**Consigne:** Retapez à l'identique le passage de l'extrait sur la population kurde d'Iran qui va de « I. L’Iran d’après-guerre, une » à « incontournable pour l’Iran. », ces deux bornes comprises.

**Extrait du document:**
================

I. L’Iran d’après-guerre, une situation propice aux proclamations d’indépendance

L’Iran compte parmi les quatre pays (avec la Turquie, l’Irak et la Syrie) abritant la plus importante population kurde du Moyen-Orient : avec une population de près de 10 millions de personnes aujourd’hui, et environ 5 millions en 1945 (2), la composante kurde était une variable socio-politique incontournable pour l’Iran.

================

**Données fournies:**
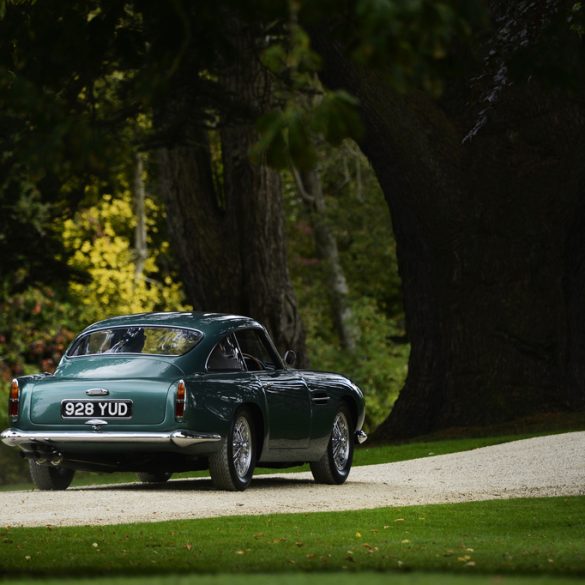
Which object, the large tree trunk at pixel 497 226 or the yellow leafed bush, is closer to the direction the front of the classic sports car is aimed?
the large tree trunk

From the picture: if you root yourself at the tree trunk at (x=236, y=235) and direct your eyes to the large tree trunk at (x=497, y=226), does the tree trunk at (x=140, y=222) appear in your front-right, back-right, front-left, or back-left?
back-left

================

**Tâche réalisée:**
I. L’Iran d’après-guerre, une situation propice aux proclamations d’indépendance

L’Iran compte parmi les quatre pays (avec la Turquie, l’Irak et la Syrie) abritant la plus importante population kurde du Moyen-Orient : avec une population de près de 10 millions de personnes aujourd’hui, et environ 5 millions en 1945 (2), la composante kurde était une variable socio-politique incontournable pour l’Iran.